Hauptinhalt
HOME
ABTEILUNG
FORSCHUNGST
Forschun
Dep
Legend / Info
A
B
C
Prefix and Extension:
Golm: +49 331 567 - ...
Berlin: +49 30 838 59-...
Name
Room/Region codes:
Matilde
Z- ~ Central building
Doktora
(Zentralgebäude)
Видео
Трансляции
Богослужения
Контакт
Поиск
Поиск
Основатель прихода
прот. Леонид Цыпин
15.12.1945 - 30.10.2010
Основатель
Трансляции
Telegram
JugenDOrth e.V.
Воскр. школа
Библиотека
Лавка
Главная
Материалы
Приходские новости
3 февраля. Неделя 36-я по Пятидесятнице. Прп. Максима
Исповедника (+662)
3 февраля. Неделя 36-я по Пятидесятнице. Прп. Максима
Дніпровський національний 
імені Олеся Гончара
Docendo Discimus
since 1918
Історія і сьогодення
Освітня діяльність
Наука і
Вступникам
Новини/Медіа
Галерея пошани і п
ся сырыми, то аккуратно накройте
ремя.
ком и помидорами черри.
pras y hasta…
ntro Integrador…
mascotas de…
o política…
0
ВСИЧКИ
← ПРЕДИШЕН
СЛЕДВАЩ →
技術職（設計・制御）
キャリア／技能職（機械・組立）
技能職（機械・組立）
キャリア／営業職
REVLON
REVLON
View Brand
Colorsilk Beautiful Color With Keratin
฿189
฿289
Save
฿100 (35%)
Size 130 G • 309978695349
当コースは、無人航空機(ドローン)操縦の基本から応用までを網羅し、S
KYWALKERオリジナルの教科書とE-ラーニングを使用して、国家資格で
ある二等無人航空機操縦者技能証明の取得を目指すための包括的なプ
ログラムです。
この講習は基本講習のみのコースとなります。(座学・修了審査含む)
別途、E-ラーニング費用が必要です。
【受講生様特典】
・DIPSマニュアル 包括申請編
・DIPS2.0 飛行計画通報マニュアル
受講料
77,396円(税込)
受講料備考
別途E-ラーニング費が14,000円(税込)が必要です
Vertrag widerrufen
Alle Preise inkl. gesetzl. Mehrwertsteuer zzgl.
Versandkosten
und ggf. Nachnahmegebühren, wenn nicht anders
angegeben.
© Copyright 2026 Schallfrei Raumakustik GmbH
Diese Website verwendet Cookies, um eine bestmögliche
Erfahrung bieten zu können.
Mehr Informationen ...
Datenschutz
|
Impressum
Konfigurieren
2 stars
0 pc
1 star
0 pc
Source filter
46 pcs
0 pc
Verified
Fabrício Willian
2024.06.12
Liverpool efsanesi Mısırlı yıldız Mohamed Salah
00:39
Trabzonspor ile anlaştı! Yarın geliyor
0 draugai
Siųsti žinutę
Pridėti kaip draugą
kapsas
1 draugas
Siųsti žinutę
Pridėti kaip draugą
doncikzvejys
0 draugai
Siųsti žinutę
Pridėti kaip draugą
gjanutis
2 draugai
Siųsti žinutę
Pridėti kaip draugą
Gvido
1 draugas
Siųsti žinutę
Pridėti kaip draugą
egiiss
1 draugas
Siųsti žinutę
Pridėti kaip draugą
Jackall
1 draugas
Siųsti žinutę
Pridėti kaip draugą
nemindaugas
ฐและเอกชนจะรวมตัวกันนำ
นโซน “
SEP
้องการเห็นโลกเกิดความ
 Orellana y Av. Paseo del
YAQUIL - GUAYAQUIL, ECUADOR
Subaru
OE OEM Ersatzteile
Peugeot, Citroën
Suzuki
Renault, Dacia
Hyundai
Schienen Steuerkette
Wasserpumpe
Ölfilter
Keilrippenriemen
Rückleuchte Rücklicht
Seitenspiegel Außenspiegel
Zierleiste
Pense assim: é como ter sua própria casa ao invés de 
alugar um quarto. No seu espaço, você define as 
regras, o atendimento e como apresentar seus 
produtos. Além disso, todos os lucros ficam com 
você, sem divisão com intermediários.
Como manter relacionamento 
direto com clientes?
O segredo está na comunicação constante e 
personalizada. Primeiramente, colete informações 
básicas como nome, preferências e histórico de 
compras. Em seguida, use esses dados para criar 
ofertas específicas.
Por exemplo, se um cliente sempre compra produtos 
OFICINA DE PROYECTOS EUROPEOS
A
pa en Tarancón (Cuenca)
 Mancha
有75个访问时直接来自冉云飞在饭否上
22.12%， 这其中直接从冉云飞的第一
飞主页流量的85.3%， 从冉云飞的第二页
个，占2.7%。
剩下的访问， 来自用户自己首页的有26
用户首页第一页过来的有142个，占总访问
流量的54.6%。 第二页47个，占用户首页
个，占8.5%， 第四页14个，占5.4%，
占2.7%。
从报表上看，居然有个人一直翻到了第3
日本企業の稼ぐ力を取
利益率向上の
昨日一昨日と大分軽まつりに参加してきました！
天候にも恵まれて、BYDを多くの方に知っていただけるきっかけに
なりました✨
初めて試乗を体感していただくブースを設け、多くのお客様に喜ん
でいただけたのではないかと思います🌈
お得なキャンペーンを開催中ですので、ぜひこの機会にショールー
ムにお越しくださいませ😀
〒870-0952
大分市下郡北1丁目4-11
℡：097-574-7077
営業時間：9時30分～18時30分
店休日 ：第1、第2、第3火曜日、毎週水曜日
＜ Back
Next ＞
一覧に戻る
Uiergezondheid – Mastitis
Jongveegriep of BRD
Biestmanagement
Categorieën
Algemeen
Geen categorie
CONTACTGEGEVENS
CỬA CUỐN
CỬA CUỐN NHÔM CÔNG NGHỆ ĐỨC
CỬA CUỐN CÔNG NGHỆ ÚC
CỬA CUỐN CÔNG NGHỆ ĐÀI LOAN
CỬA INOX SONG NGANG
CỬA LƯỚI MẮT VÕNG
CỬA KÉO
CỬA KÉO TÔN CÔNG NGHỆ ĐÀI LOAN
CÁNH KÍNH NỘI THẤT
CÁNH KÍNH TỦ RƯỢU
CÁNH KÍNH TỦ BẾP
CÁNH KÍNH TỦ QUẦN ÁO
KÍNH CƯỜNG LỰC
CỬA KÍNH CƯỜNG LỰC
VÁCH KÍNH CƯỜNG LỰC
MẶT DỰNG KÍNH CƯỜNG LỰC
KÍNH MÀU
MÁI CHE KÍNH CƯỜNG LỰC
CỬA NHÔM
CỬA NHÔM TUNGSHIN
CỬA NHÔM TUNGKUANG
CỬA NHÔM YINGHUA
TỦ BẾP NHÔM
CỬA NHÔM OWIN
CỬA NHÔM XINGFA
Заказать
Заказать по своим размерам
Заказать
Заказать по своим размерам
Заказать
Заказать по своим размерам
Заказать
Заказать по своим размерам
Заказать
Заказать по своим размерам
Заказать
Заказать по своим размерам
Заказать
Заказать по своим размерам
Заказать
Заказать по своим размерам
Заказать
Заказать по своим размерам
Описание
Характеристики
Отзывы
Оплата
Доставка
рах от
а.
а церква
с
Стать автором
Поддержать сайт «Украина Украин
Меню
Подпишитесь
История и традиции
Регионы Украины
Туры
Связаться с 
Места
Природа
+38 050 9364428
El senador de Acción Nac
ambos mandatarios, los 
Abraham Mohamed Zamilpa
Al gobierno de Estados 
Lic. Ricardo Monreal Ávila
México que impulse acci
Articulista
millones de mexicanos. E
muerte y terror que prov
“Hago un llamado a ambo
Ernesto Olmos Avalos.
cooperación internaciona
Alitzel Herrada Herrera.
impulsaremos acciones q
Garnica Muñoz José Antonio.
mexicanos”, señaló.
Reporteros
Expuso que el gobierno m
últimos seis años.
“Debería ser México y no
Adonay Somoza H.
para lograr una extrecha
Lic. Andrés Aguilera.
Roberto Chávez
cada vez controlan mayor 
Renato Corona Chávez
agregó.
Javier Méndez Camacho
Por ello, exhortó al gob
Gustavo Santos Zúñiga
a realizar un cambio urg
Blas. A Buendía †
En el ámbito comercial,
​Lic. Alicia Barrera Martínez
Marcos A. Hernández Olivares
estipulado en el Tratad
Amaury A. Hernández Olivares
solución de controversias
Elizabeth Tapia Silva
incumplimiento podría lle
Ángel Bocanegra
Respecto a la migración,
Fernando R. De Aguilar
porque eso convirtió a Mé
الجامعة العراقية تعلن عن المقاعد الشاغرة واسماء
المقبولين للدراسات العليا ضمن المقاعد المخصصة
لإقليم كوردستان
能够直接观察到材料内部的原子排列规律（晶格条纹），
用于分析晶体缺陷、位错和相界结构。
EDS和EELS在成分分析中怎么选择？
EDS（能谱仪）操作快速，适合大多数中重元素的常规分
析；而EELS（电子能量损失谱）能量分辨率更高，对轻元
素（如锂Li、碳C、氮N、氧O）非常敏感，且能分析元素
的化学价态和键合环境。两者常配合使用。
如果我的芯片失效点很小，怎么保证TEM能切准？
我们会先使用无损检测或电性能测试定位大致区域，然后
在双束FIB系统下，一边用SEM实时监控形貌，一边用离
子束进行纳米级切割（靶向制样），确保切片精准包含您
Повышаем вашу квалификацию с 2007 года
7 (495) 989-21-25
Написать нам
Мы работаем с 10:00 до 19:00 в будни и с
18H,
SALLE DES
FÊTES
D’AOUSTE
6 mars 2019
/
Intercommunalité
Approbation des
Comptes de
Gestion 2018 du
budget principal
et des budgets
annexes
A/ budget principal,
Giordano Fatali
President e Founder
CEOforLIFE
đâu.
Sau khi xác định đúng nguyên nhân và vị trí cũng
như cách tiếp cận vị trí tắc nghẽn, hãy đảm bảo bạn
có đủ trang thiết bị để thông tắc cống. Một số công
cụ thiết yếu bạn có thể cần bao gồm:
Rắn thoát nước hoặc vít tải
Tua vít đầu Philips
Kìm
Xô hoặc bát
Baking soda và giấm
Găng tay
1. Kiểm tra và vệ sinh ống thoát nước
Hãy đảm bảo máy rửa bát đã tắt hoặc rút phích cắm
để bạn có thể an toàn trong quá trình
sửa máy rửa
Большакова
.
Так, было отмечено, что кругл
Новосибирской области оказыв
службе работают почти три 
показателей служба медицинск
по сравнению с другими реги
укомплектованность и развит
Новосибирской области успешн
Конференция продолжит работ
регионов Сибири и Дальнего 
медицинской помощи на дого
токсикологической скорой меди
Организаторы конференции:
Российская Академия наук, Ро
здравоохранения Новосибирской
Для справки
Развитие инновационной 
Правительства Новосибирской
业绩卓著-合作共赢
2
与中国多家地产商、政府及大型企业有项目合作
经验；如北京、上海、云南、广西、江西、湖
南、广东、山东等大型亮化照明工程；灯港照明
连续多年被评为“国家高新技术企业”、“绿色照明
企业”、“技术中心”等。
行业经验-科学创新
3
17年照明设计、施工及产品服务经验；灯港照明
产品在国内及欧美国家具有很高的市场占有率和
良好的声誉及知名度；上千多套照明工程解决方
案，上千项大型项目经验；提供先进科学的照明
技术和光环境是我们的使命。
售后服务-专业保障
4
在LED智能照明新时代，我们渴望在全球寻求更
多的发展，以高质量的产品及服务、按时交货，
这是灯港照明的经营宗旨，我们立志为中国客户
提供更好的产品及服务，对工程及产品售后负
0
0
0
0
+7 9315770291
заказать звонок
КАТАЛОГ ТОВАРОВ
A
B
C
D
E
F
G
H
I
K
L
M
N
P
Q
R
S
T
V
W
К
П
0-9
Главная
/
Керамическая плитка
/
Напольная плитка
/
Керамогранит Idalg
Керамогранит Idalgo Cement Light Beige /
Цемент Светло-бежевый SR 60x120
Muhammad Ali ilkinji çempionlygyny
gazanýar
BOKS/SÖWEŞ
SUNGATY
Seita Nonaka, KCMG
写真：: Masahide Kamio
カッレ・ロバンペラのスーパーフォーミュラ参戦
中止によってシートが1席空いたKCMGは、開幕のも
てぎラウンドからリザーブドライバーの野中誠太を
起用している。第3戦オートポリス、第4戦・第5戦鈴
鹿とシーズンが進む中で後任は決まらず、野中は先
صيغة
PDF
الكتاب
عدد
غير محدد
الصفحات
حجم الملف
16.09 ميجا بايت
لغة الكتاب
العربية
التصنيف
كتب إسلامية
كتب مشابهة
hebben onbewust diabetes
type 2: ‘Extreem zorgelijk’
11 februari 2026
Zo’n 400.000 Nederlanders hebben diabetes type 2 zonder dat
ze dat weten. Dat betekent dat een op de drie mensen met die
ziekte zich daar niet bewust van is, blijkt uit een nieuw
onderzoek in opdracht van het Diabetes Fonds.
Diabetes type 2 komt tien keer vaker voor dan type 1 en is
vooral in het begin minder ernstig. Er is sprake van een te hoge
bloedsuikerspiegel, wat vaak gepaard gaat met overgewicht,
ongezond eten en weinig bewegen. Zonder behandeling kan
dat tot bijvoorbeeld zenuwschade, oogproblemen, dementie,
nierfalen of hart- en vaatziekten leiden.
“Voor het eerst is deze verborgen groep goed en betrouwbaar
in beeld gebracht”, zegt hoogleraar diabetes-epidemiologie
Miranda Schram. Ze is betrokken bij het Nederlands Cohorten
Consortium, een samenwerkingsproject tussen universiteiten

+ + + +

In the listing above, find the line containing "CỬA KÉO TÔN CÔNG NGHỆ ĐÀI LOAN" and the line containing "История и традиции", then quote both, plus every line between them, exactly as written.

CỬA KÉO TÔN CÔNG NGHỆ ĐÀI LOAN
CÁNH KÍNH NỘI THẤT
CÁNH KÍNH TỦ RƯỢU
CÁNH KÍNH TỦ BẾP
CÁNH KÍNH TỦ QUẦN ÁO
KÍNH CƯỜNG LỰC
CỬA KÍNH CƯỜNG LỰC
VÁCH KÍNH CƯỜNG LỰC
MẶT DỰNG KÍNH CƯỜNG LỰC
KÍNH MÀU
MÁI CHE KÍNH CƯỜNG LỰC
CỬA NHÔM
CỬA NHÔM TUNGSHIN
CỬA NHÔM TUNGKUANG
CỬA NHÔM YINGHUA
TỦ BẾP NHÔM
CỬA NHÔM OWIN
CỬA NHÔM XINGFA
Заказать
Заказать по своим размерам
Заказать
Заказать по своим размерам
Заказать
Заказать по своим размерам
Заказать
Заказать по своим размерам
Заказать
Заказать по своим размерам
Заказать
Заказать по своим размерам
Заказать
Заказать по своим размерам
Заказать
Заказать по своим размерам
Заказать
Заказать по своим размерам
Описание
Характеристики
Отзывы
Оплата
Доставка
рах от
а.
а церква
с
Стать автором
Поддержать сайт «Украина Украин
Меню
Подпишитесь
История и традиции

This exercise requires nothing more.